# List me some SQL 15s



## bi_a_op (May 12, 2013)

I'm on the lookout for new 15s (a pair). I want the bass to boom real ahrd in a vented box but without losing too much of my front SQ. Currently looking at SQL 15 EXTREME, EXTREME just means it's 2 ohm instead of the original 4, and some slightly different specs.
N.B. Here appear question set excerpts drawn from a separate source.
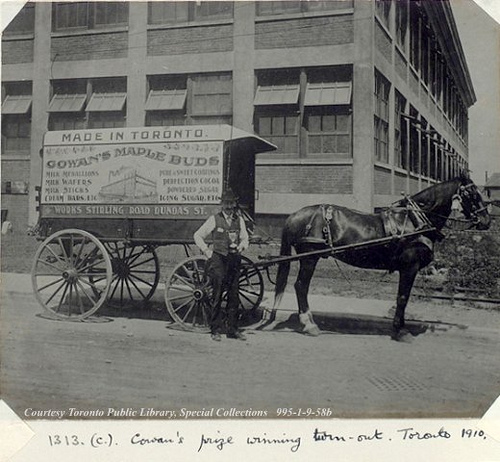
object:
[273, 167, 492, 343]
horse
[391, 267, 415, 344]
leg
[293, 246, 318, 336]
leg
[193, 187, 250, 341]
man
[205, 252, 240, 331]
pants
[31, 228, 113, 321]
wheel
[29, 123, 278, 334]
carriage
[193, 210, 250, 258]
shirt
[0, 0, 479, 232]
building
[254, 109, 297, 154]
window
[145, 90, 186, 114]
window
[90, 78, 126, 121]
window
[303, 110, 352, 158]
window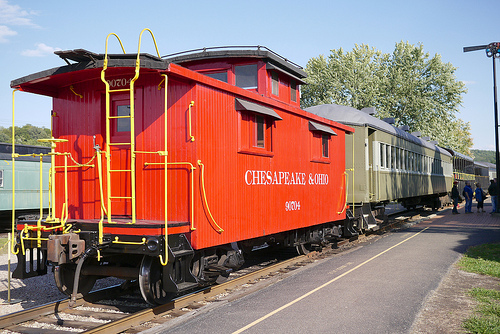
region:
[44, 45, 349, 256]
orange caboose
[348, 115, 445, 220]
green train car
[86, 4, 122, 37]
white clouds in blue sky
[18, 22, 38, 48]
white clouds in blue sky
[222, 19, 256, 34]
white clouds in blue sky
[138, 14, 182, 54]
white clouds in blue sky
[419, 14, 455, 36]
white clouds in blue sky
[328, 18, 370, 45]
white clouds in blue sky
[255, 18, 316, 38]
white clouds in blue sky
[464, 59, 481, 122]
white clouds in blue sky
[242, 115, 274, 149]
window on a train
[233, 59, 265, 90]
window on a train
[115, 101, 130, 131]
window on a train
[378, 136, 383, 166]
window on a train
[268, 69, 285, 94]
window on a train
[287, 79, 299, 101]
window on a train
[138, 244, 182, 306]
wheel on a train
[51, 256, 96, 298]
wheel on a train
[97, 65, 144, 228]
yellow ladder on a train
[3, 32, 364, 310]
red car on a train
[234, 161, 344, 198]
name on the train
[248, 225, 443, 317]
a white line on the road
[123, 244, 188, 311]
wheel of the train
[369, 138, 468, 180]
a windows in train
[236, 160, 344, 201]
white text in train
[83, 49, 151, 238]
a ladder on back o ftrain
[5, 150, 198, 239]
a supportive iron stand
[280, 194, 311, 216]
number of the train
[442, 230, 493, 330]
side part of grass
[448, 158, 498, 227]
a group of people standing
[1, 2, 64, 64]
White clouds in the sky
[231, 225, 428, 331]
White line on the pavement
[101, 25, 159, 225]
A ladder is yellow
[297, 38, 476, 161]
Green leaves on a tree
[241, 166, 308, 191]
"CHESAPEAKE" written on side of train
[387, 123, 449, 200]
Shadows on a train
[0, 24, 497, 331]
A train on train tracks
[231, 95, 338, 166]
Two windows of side of train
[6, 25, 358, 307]
A red train car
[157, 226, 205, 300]
Two steps to the train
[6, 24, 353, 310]
a red caboose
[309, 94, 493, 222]
passenger cars on a train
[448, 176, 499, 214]
people standing near a train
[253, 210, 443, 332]
a walking path near a train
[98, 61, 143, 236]
yellow ladder on a caboose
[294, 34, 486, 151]
tree beyond the train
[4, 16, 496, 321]
train with a caboose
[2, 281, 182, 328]
train tracks on the ground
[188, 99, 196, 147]
a yellow handle on a caboose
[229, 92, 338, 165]
windows on a caboose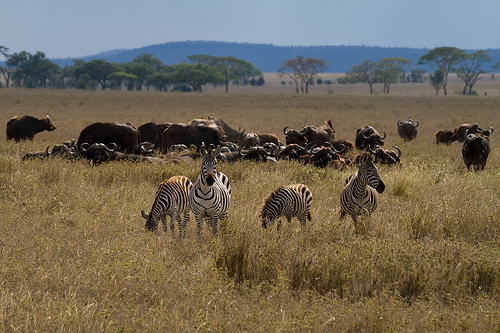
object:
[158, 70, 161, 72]
leaf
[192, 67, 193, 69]
leaf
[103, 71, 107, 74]
leaf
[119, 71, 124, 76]
leaf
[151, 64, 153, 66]
leaf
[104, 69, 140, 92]
tree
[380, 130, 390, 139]
horns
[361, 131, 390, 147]
head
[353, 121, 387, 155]
water buffalo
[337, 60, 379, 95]
tree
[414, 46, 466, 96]
trees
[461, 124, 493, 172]
buffalo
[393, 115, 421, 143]
buffalo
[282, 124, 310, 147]
buffalo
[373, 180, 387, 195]
nose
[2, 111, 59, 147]
animals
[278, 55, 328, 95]
tree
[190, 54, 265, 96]
tree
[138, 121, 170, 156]
buffalo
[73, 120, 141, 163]
buffalo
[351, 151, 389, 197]
zebra head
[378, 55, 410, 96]
trees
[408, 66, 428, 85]
trees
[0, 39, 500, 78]
mountains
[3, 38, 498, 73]
hazy land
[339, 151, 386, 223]
animal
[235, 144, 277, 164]
buffalo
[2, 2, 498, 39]
sky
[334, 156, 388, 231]
animal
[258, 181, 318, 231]
animal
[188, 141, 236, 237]
animal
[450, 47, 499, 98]
trees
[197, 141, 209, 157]
white ear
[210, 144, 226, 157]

I just wanted to see what the community would use. I've seen JBL is quite popular for example. I know people hate these questions but don't confuse this thread with "i want the best subwoofer". I simply want your experiences with sql suboofers


----------



## theoldguy (Nov 17, 2009)

the term "SQL" is a marketing gimmick UNLESS you are referring to the sound quality league which is a SQ competition circuit. "Sound quality loud" makes absolutely no sense. Sound quality is just that at any volume level.


----------



## Dodslobber (Jan 3, 2013)

I agree with theoldguy on the whole"SQL" term. However I run an Fi Q15 in 3cubes vented, turned down I feel it blends very well, but turned up will hammer the bejeezus out of my truck.


----------



## 49konvict (Mar 18, 2013)

The sundown zv4 is a very low distortion driver that gets stupid loud. If sql where real than that would be a sub that would fit that category.


----------



## oabeieo (Feb 22, 2015)

Sundown sa series .


----------



## Lycancatt (Apr 11, 2010)

idmax? tons of options will work though, as when blended most wont be working anything more than 5 10 percent of what they actually can and that means super low distortion overall.


----------



## oabeieo (Feb 22, 2015)

Lycancatt said:


> idmax? tons of options will work though, as when blended most wont be working anything more than 5 10 percent of what they actually can and that means super low distortion overall.


Oh yes ! Those are dope !


----------



## Hoptologist (Sep 14, 2012)

DD 3515, IDMAX 15


----------



## SkizeR (Apr 19, 2011)

guys, old thread. OP hasnt been on in months


----------



## Hoptologist (Sep 14, 2012)

SkizeR said:


> guys, old thread. OP hasnt been on in months


Haha, good catch. :blush:

Look what you started, oabeieo.


----------



## mikey7182 (Jan 16, 2008)

Old thread or not, I still don't think there's a better 15" out there than the W15GTi.


----------



## oabeieo (Feb 22, 2015)

Hoptologist said:


> Haha, good catch. :blush:
> 
> Look what you started, oabeieo.


Ooh woops


----------